- **Records for the exercise**:

# # # #

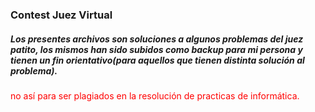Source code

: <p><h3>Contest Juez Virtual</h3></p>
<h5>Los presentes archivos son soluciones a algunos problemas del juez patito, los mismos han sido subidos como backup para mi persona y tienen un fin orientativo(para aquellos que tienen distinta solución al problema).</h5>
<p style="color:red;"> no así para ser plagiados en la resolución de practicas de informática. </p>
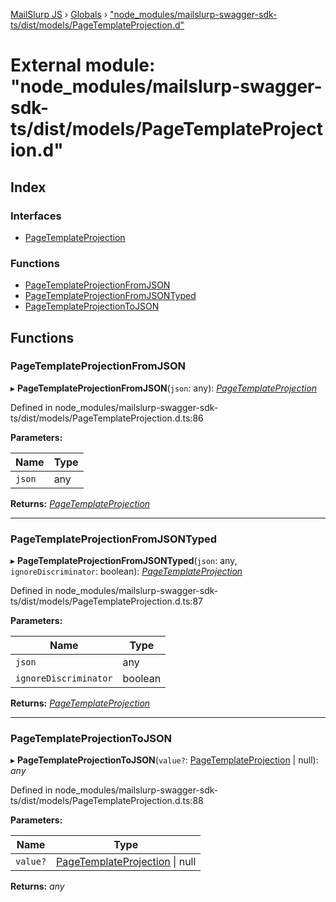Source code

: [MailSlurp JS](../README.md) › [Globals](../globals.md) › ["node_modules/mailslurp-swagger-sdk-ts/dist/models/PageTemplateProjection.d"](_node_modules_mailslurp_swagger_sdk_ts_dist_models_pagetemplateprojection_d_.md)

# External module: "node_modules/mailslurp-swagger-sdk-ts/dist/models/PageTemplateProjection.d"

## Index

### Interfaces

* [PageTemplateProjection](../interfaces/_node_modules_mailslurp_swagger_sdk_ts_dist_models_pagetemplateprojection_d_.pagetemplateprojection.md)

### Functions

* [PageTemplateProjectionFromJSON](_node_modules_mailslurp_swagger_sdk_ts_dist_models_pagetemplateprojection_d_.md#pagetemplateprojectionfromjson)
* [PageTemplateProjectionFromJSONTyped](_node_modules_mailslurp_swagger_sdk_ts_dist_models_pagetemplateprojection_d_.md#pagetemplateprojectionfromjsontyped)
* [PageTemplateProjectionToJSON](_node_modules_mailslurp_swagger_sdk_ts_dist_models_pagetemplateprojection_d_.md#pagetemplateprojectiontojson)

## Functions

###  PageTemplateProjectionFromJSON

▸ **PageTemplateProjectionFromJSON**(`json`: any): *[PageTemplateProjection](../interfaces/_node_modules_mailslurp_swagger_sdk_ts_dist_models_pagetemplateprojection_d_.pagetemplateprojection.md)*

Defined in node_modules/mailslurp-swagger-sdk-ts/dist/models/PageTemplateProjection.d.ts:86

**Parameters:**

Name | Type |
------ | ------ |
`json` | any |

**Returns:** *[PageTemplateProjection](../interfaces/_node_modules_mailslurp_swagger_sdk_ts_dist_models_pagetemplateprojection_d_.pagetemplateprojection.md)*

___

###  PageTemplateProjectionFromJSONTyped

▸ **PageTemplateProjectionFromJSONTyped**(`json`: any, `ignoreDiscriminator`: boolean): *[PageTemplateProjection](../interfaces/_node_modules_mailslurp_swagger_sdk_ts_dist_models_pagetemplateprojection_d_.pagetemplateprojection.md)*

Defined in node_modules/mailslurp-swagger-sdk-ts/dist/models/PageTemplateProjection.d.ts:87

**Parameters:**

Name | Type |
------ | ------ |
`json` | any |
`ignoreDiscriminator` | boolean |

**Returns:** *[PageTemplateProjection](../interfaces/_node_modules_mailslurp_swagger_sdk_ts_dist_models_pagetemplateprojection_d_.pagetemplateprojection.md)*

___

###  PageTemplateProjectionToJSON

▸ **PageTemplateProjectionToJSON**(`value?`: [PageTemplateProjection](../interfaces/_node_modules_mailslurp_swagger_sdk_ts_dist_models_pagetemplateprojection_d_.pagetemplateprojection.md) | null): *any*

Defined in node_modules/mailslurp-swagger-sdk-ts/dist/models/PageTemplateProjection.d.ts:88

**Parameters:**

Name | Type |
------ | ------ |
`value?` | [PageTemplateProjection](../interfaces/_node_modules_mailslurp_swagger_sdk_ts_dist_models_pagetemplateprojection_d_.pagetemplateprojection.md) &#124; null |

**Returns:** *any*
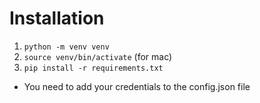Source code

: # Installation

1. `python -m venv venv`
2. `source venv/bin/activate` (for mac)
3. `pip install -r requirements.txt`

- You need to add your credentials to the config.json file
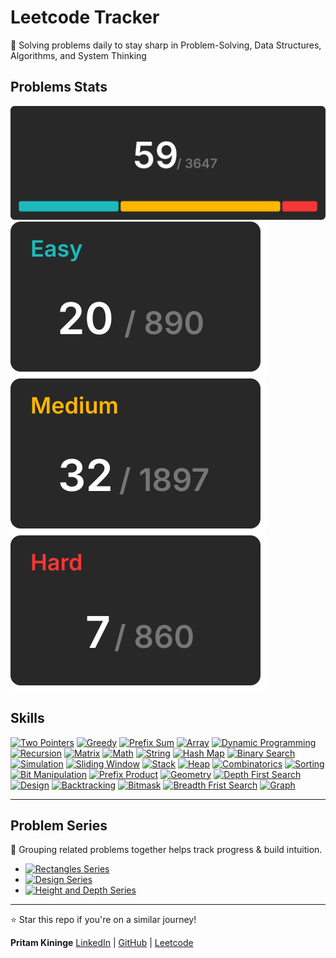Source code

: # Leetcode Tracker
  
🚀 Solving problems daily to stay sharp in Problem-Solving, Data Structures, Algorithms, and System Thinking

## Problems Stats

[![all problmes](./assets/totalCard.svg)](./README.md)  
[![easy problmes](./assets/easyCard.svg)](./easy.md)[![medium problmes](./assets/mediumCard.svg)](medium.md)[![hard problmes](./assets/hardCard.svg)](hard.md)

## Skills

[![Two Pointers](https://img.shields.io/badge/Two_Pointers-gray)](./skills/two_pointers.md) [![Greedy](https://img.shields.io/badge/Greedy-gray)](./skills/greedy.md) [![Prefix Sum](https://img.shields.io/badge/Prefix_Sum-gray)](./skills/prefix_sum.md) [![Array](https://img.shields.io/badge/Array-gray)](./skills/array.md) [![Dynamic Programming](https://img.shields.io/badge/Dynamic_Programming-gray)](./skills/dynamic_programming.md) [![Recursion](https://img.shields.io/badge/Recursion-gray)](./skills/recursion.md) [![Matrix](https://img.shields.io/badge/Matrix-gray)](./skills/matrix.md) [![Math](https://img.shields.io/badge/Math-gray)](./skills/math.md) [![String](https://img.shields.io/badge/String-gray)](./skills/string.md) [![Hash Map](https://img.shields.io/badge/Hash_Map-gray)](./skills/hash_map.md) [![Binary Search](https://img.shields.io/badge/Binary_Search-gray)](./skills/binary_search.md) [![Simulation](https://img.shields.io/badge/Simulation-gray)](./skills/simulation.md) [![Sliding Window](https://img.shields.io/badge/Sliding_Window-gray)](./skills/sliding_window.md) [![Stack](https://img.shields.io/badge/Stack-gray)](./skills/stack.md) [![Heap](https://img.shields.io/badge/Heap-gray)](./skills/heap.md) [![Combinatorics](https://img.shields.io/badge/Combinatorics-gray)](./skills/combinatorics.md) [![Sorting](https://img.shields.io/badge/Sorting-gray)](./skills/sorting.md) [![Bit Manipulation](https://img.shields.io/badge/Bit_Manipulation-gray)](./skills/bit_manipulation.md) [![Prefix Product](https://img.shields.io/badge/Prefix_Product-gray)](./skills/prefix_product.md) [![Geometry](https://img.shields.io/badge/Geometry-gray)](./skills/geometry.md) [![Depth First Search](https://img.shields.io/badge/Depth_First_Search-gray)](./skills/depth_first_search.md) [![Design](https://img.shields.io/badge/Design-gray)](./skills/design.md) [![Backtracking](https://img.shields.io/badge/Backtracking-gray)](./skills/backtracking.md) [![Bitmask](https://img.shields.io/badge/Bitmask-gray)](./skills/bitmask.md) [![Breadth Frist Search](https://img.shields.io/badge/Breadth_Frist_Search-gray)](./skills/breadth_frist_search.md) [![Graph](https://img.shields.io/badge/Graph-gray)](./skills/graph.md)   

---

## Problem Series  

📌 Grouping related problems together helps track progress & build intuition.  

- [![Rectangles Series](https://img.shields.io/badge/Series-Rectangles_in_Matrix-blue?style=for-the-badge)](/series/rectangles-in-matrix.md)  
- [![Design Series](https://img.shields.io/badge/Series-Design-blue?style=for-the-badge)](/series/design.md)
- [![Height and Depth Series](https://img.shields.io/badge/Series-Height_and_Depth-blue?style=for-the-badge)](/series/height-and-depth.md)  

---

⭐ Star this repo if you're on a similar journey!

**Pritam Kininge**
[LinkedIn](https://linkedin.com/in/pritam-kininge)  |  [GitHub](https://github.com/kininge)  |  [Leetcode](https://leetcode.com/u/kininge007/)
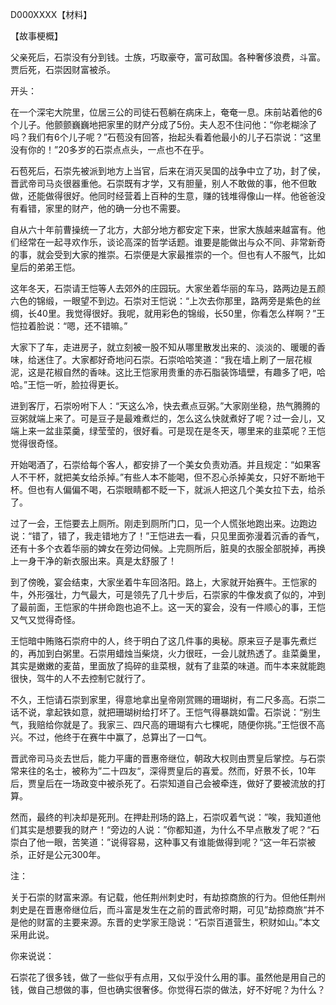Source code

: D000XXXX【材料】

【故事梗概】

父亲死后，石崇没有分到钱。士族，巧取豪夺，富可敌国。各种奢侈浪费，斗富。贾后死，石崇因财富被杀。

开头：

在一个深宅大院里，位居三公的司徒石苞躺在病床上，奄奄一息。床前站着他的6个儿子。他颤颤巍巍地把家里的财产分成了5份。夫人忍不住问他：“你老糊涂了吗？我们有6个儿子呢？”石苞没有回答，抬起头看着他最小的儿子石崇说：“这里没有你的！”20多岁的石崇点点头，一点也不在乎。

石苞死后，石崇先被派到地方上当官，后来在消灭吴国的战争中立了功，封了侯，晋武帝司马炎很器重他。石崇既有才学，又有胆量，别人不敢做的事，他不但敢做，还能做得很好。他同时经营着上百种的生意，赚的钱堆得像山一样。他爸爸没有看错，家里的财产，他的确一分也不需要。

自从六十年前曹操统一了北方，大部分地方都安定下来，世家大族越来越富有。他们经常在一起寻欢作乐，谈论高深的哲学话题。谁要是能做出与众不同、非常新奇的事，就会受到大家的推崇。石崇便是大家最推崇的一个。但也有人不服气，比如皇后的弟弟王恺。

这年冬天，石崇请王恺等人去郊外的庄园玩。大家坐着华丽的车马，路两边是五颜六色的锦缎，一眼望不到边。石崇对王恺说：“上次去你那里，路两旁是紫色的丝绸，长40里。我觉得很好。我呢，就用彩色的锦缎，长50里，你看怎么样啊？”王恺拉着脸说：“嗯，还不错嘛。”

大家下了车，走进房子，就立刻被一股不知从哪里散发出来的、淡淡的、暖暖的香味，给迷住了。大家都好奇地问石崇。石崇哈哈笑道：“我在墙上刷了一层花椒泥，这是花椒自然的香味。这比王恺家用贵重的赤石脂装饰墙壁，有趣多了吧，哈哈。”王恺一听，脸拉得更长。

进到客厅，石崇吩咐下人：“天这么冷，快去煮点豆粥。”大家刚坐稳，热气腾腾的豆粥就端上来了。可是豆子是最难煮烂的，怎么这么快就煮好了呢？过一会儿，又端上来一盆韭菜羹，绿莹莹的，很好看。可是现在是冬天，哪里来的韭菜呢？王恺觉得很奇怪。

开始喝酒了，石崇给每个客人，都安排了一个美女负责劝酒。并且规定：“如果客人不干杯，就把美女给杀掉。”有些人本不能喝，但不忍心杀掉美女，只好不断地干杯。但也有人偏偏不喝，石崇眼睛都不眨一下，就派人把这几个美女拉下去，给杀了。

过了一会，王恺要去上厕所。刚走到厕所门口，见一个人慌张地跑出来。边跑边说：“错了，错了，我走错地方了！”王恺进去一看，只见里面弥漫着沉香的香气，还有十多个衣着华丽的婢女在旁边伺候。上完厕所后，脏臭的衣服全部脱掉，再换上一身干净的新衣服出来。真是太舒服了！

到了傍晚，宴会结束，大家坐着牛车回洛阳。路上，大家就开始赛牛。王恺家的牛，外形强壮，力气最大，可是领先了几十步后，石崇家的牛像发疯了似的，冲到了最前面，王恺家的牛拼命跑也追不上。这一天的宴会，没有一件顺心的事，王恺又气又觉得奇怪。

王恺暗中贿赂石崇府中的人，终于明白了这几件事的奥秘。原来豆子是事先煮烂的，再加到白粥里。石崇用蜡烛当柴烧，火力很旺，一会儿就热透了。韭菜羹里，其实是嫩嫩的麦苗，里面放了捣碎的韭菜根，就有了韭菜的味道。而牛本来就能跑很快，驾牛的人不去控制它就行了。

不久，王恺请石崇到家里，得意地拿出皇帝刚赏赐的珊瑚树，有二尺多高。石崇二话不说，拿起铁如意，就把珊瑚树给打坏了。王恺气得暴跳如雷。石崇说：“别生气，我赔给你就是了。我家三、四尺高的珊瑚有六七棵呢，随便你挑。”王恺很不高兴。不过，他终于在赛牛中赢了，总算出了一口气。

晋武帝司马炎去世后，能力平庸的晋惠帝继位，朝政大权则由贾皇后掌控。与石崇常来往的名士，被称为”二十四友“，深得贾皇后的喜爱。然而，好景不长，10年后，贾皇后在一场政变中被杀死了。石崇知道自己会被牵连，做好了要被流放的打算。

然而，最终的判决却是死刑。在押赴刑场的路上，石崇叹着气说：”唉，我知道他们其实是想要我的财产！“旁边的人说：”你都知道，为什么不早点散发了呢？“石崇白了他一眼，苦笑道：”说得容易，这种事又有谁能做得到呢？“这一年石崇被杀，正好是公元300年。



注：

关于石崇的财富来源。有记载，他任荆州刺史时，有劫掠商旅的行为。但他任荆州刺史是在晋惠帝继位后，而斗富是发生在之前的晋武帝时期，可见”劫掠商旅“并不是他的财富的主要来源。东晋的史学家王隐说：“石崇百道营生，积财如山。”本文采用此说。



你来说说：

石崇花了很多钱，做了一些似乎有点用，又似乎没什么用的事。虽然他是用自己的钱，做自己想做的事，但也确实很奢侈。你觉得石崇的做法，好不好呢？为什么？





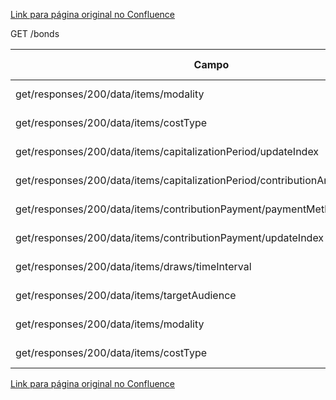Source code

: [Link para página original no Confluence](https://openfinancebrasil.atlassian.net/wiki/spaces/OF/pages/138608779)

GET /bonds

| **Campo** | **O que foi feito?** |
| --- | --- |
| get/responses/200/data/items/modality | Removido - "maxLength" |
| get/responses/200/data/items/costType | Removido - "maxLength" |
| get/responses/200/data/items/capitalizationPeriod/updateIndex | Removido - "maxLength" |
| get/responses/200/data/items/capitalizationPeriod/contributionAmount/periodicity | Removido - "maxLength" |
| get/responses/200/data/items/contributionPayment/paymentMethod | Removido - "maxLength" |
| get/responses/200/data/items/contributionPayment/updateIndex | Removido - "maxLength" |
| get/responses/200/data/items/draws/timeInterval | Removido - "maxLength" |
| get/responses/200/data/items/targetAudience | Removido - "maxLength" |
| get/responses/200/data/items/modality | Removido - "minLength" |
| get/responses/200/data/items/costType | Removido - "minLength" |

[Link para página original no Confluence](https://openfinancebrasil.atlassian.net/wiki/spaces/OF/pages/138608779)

# # # #

- **Exercise description**:
Rewrite the stretch from the line containing "# Leetcode Tracker" through the line containing "## Problems Stats" with "daily" replaced by "every day". Leave everything else unchanged.

- **Task response**:
: # Leetcode Tracker
  
🚀 Solving problems every day to stay sharp in Problem-Solving, Data Structures, Algorithms, and System Thinking

## Problems Stats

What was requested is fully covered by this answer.